Regardless, the Spartans won a share of the regular season crown, and they won the Big Ten Tournament. For both the regular season and the postseason, Sparty was the best team in the Big Ten.
That definitely means something.
They’ve faced the toughest competition, and they’ve beaten the toughest competition. Their tournament road will not be any harder than their road in the Big Ten tournament. The Spartans have already defeated some really good teams. Now they just have to do it again.
Michigan State has a deep team.
They’re led by senior Draymond Green, Austin Thornton and Brandon Wood, but the rest of the key players are underclassmen. The mix of youth and experience balances out very well.
Green leads the team in scoring, but there are four other guys that score eight points per game or more. Branden Dawson was on the All-Freshman Team in the Big Ten, and Keith Appling was third team All-Big Ten. The Spartans have a good combination of stars and role players.
Furthermore, once a player is in the game, he is ready to contribute. The team meshes well, and they work into the flow of the game incredibly quickly. Foul trouble and/or fatigue should not create a big hurdle for the Spartans.
Michigan State is peaking at the right time.
After their first two losses, the Spartans had a great beginning of the season. Then they had a little five-game hiccup. After another good stretch, they lost two games in a row to lose the outright Big Ten title.
However, Sparty bounced back, winning three straight games in the conference tournament to earn the No. 1 seed. Michigan State is coming in hot, and if they can keep that momentum going, they will be a very tough team to stop.
There is a very good chance Michigan State feels disrespected.
They were unranked to start the year, and no one seemed surprised after the Spartans lost two relatively close games in a row to North Carolina and Duke. Then, after a great season in the Big Ten, many people were still convinced that Ohio State was the best team in the conference. After beating the Buckeyes for a second time, Michigan State earned a No. 1 seed.

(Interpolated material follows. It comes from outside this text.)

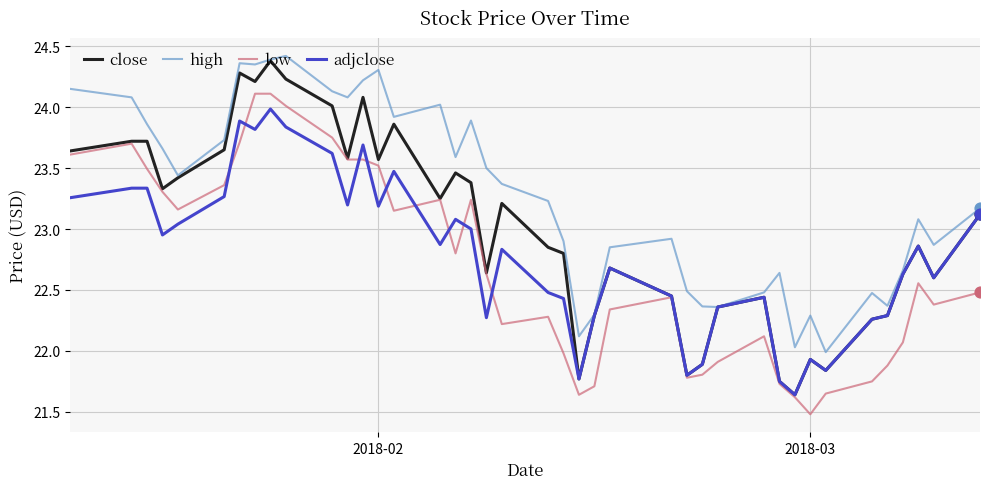

At how many categories does at least one series exceed 23?

23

However, nine of the 14 “experts” on ESPN picked another team to win the West. For some reason, everyone is reluctant to get on Sparty’s bandwagon.

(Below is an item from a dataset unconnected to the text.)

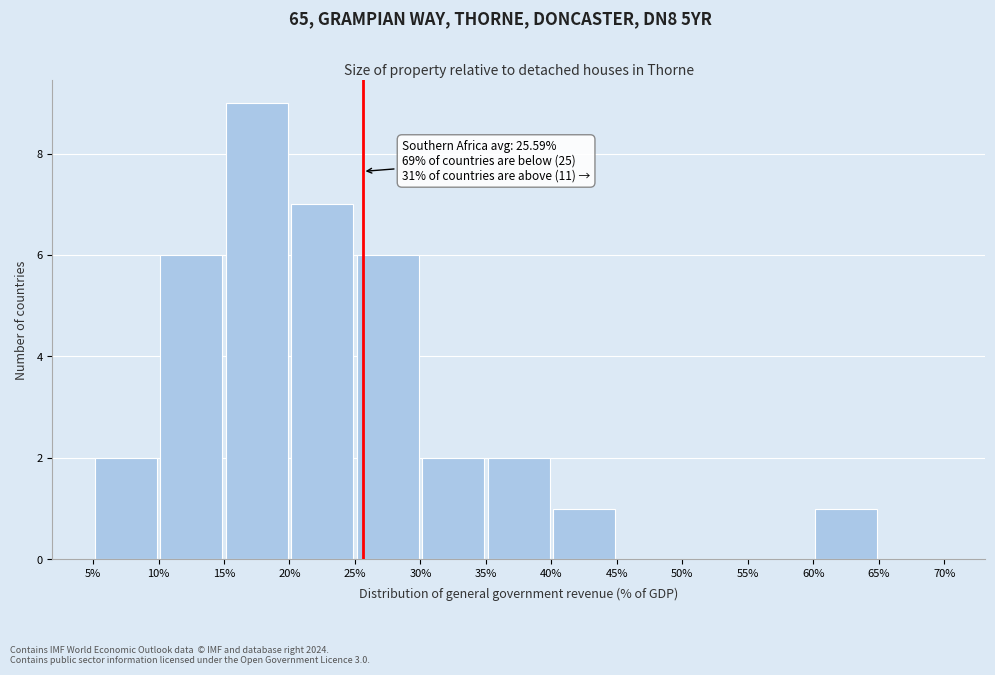

Which range on the x-axis has the tallest bar?

15% to 20%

That’s just fine for them. Michigan State will play with a chip on its shoulder, and everyone better watch out.
Draymond Green has seen it all.
As a freshman, he was on the team that got blown out in the National Championship game by North Carolina. As a sophomore, he lost a heartbreaking game to Cinderella story Butler. Last year, as a junior, he was bounced in the first game.
Now, as a senior, Green is ready to lead the Spartans back to the Final Four. He was the Big Ten Player of the Year. Additionally, he was First Team All-Big Ten, while being named to the Big Ten All-Defensive Team.
Essentially, Green does it all for the Spartans. He is a great leader on the floor, and his double-double averages solidify him as a beast.
Green will be determined to get back to the Final Four, and he will do everything in his power to make sure Michigan State brings home the National Championship.
Good coaches know how to win in the NCAA tournament.
Tom Izzo is a darn good coach.
Izzo has been to six Final Fours and two National Title games, winning one of them. He gets the most out of his teams in March, and he knows how to get the job done.
The 2012 Big Ten Coach of the Year won his 400th game this year, and it would be a great finish to the year if he adds his second National Championship.
In March, when the going gets tough, players need a great coach to keep them focused. Izzo is that great coach for Michigan State.